Australian investors have embraced ETFs at an accelerating pace. The simplicity, low cost, and diversification that index funds provide have attracted record inflows, and the case for them remains sound. The question is not whether to use them — it is whether the specific US equity concentration that most Australian ETF portfolios carry is appropriate for the environment ahead.
The concentration problem
Two of the most popular US market ETFs available on the ASX — iShares S&P 500 (IVV) and Vanguard US Total Market (VTS) — are often held alongside global market ETFs like Vanguard MSCI International Shares (VGS). The problem is that VGS already derives approximately 70% of its exposure from US equities, predominantly large-cap names. An investor holding both VGS and IVV is not achieving the diversification the two ticker codes imply — they are doubling down on the same theme.
The concentration within the US indices themselves compounds this. The top 10 holdings of IVV account for 37% of the fund. Those holdings are dominated by the "Magnificent 7" technology companies — Microsoft, Apple, Nvidia, Amazon, Alphabet, Meta, and Tesla. A portfolio heavy in IVV is, in practical terms, a large bet on a small number of US technology businesses.

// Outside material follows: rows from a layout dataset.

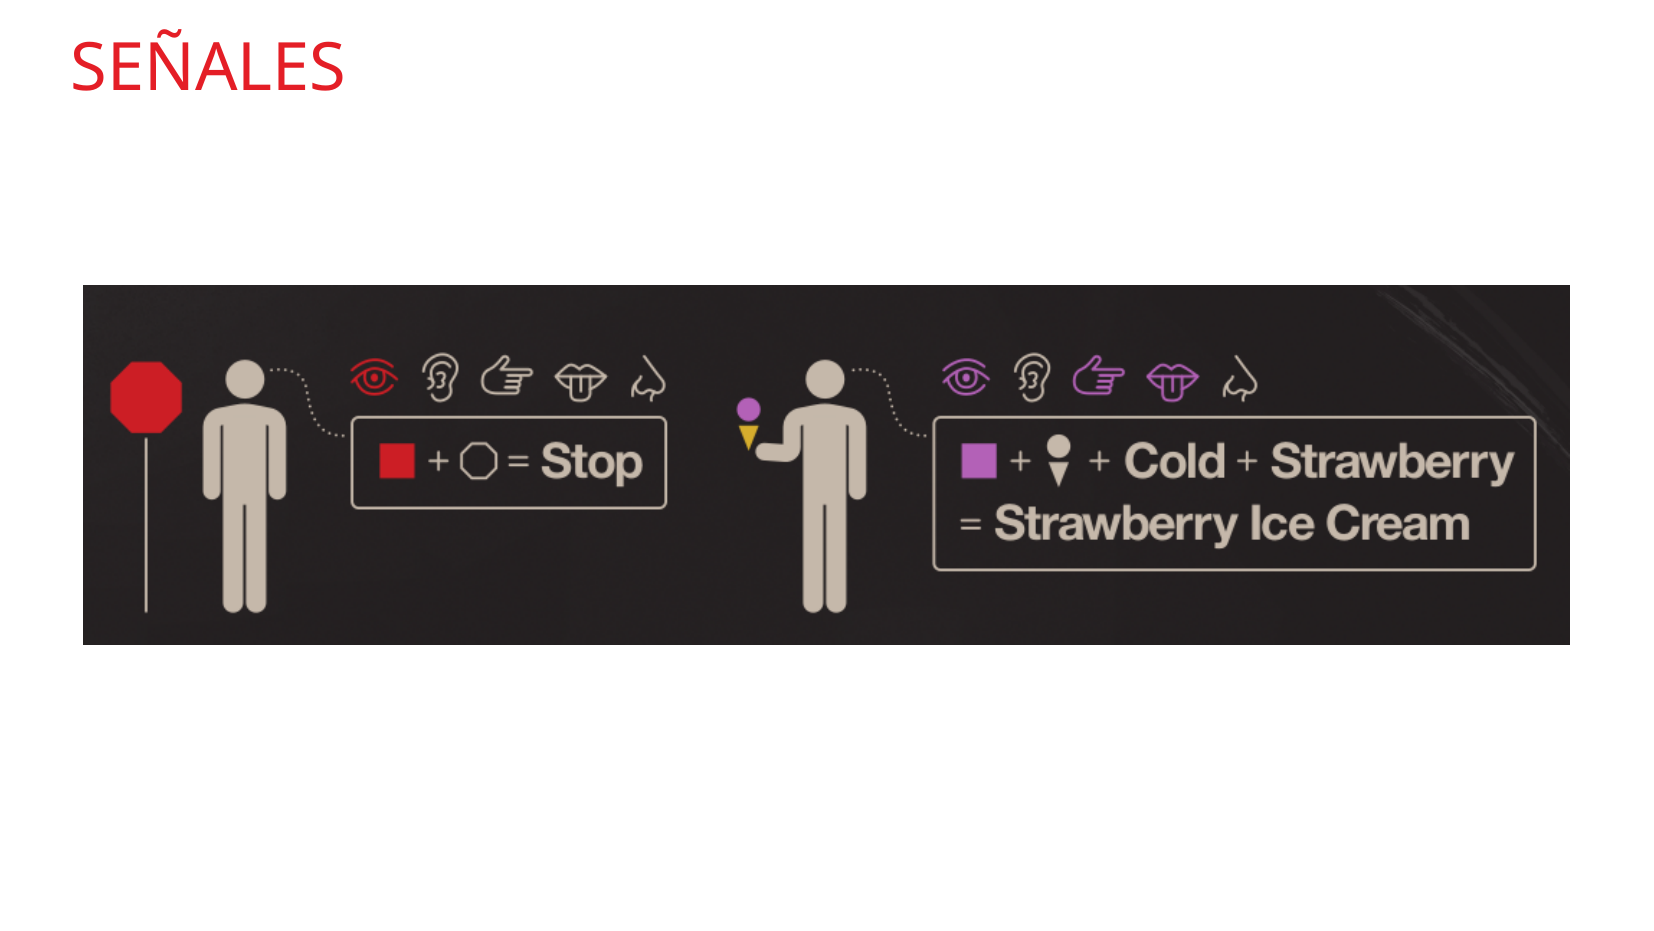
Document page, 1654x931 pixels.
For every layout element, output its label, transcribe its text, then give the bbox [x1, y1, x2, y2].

picture [83, 285, 1570, 645]
title SEÑALES [70, 11, 1347, 118]
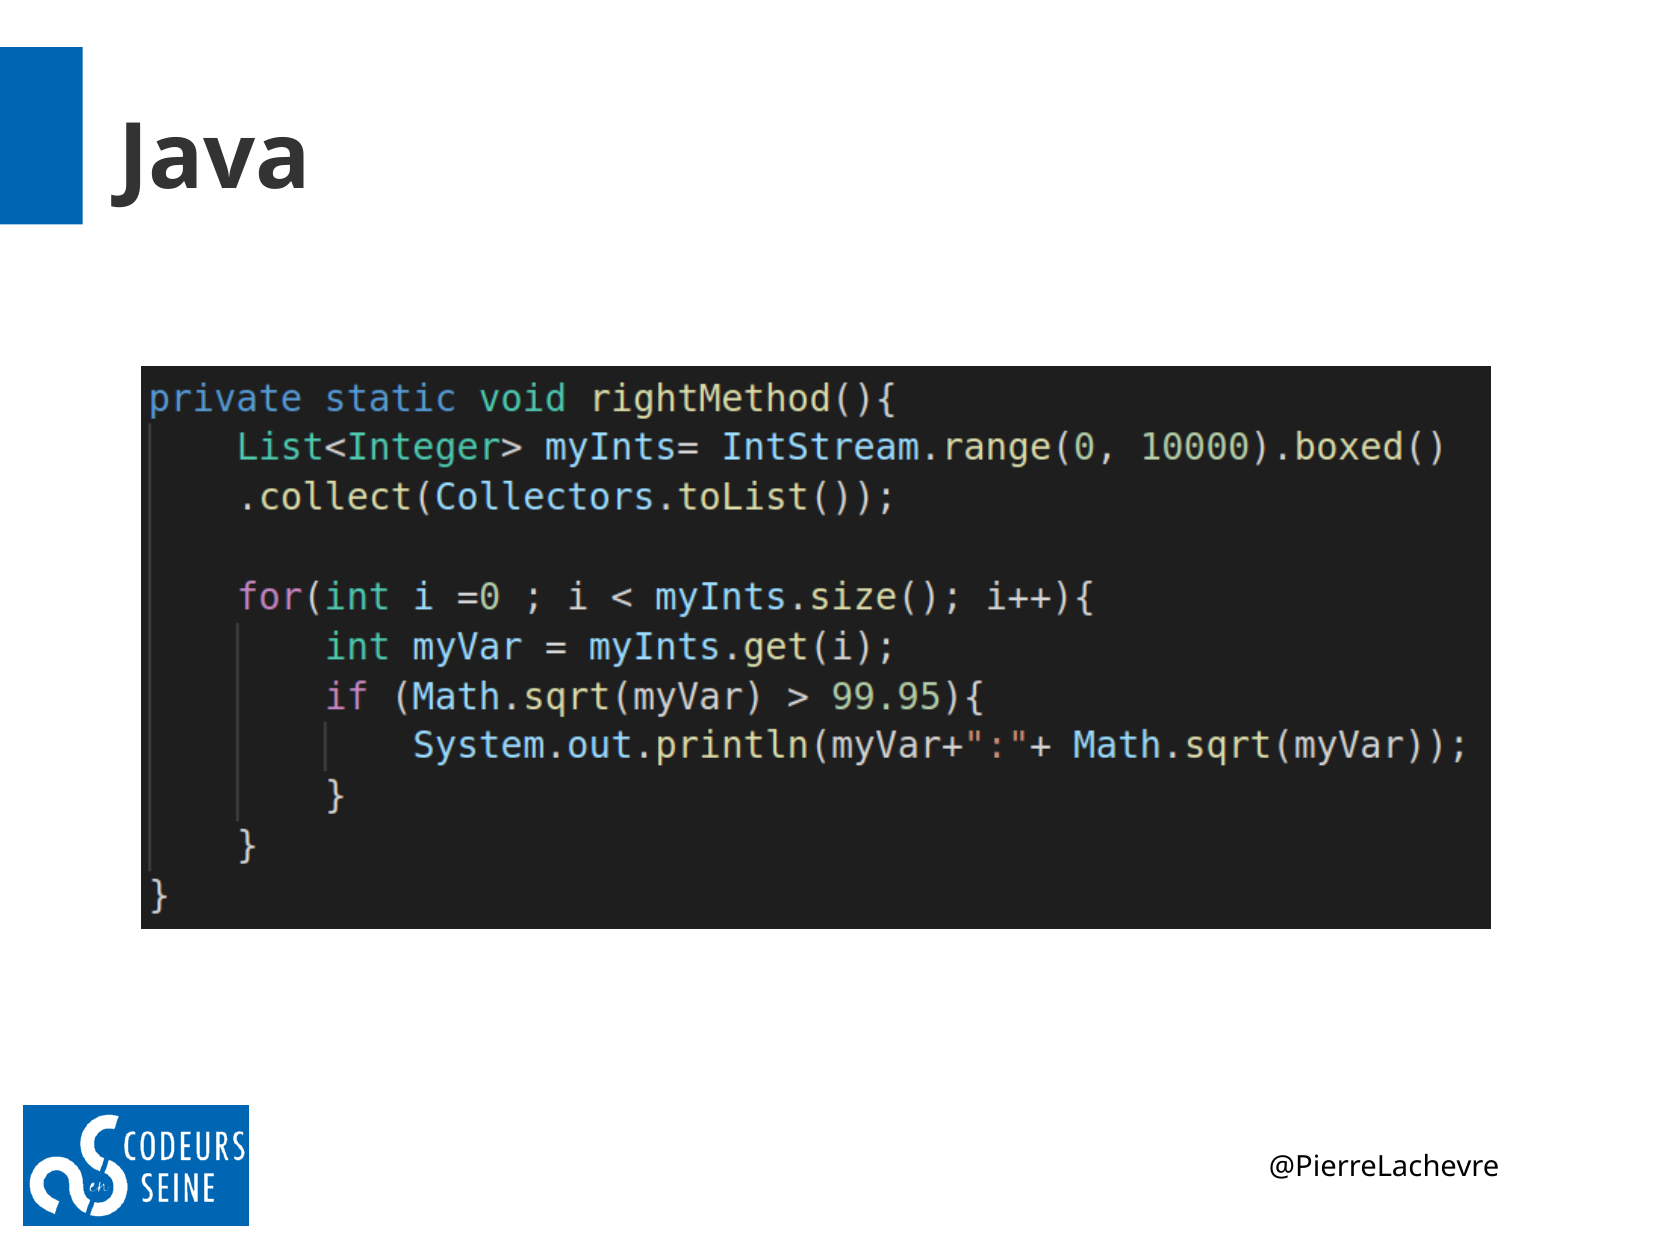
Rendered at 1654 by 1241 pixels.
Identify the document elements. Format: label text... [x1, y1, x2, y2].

Currency: a tactical consideration
For Australian investors, US equity exposure carries an embedded currency position. When you hold an unhedged US equity ETF, you benefit if the USD strengthens against the AUD — and you are hurt if it weakens. In the current macro environment, the structural case for a weaker USD is material:
- Large US fiscal deficits requiring ongoing Treasury issuance
- The explicit Trump administration interest in a weaker dollar to support domestic manufacturing competitiveness
- Potential challenges to the USD's reserve currency status if confidence in US fiscal management declines
Hedged variants of popular US ETFs — such as iShares S&P 500 Hedged (IHVV) — remove this currency exposure. In an environment where the AUD may strengthen from historically low levels, hedged exposure deserves serious consideration as part of a US equity allocation.
The macro backdrop
Several respected macro analysts have raised concerns about US asset concentration that are worth taking seriously:
Macquarie strategist Viktor Shvets has argued that we may be entering a "1930s-style" environment defined by rising nationalism, economic volatility, and declining trust in global institutions. Matt King, founder of Satori Insights, warns that investors are underestimating the risks of the USD's reserve currency status being challenged.

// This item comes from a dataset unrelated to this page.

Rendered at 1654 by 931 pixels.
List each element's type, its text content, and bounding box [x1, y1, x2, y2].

"It's a dangerous time to be overexposed to US assets — and almost everyone is." — Greg Jensen, Co-Chief Investment Officer, Bridgewater Associates
KKR maintains a cautiously optimistic view on US equities but through a different lens than previous cycles: US productivity, capital-light business models, and asset-based finance rather than simple index exposure. The KKR "regime change" framework — larger government deficits, heightened geopolitical tensions, a messy energy transition, stickier inflation — argues for a more selective approach to US market participation.
Geographic diversification beyond the US
Several markets offer equity return drivers that are genuinely different from the US technology cycle:
- Japan — corporate governance reform, shareholder return improvement, and a structural shift away from decades of deflationary stagnation
- India — demographic dividend, domestic consumption growth, and relatively lower correlation to the US technology cycle
- Germany and European industrials — defence spending uplift, infrastructure investment, and valuations that do not carry the US technology premium
PGIM's Shehriyar Antia notes that deglobalisation is slowing — if not reversing — in strategic sectors. Investors need to weigh not just return potential but exposure to supply chain concentration, political instability, and rising regionalism.

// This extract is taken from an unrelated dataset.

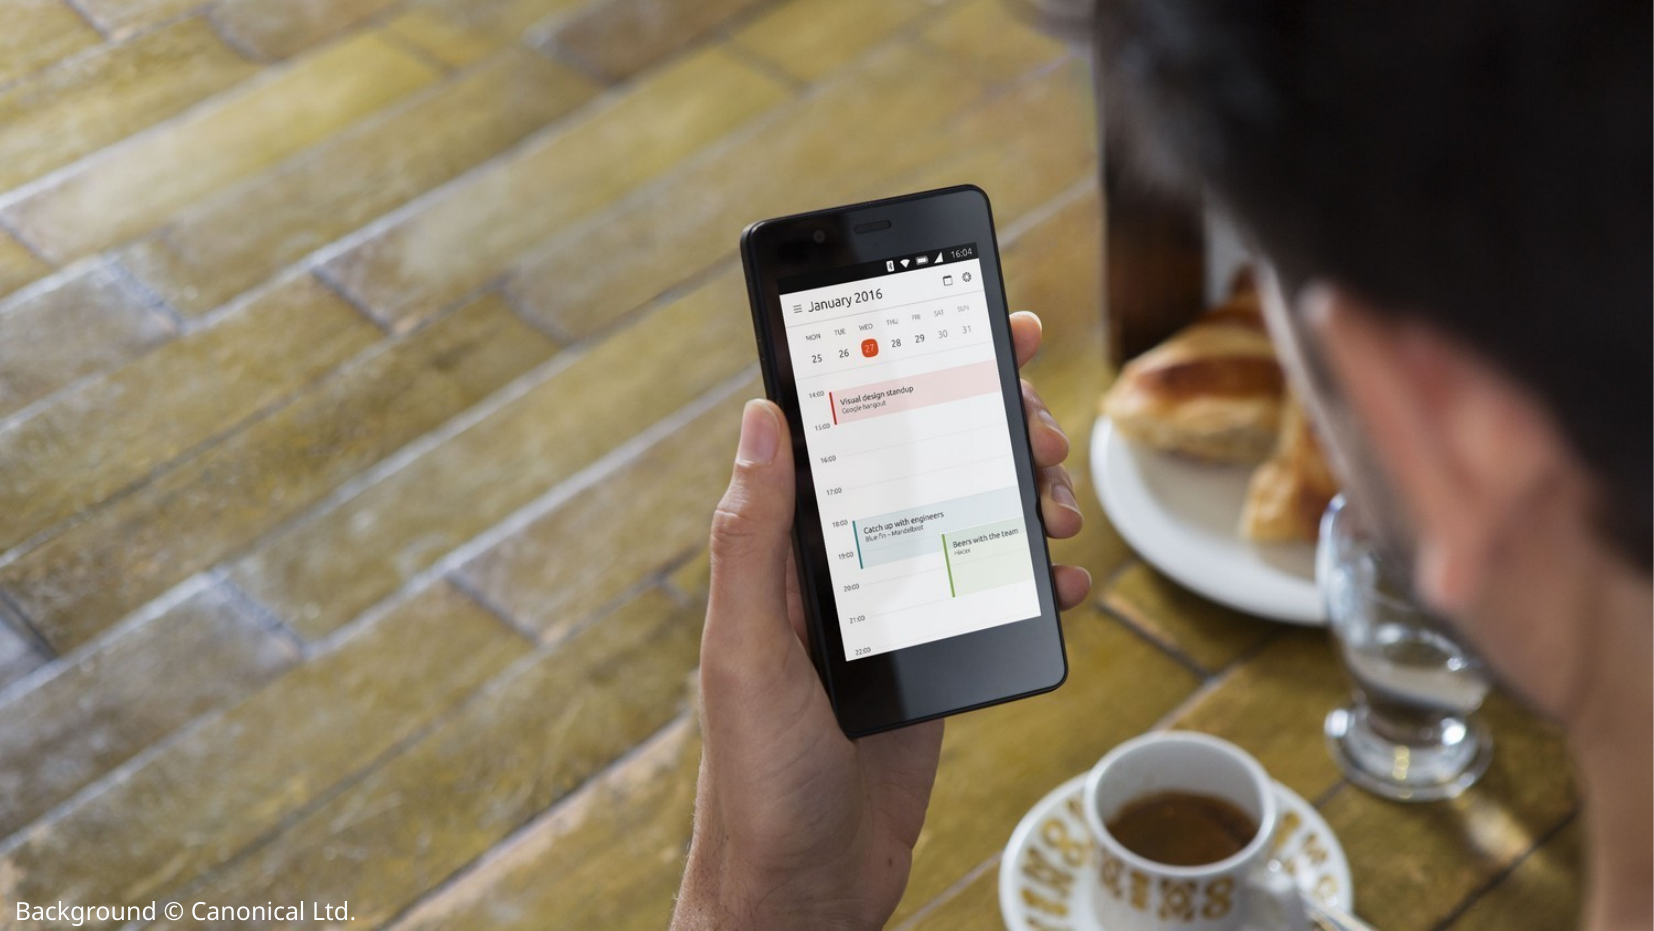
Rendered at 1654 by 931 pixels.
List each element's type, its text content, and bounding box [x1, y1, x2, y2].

picture [0, 0, 1654, 931]
text_box Background © Canonical Ltd. [0, 885, 360, 929]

Passive does not mean set-and-forget
The rise of passive investing is well justified. Low costs, broad diversification, and consistent execution have made index funds the sensible default for most investors. But passive at the portfolio level — the allocation across different indices and regions — is a very active decision. The assumption that a standard Australian ETF portfolio is appropriately diversified deserves regular scrutiny.
In 2025 and beyond, the relevant questions are not whether to hold US equities — but how much, through which vehicle, hedged or unhedged, and alongside what else.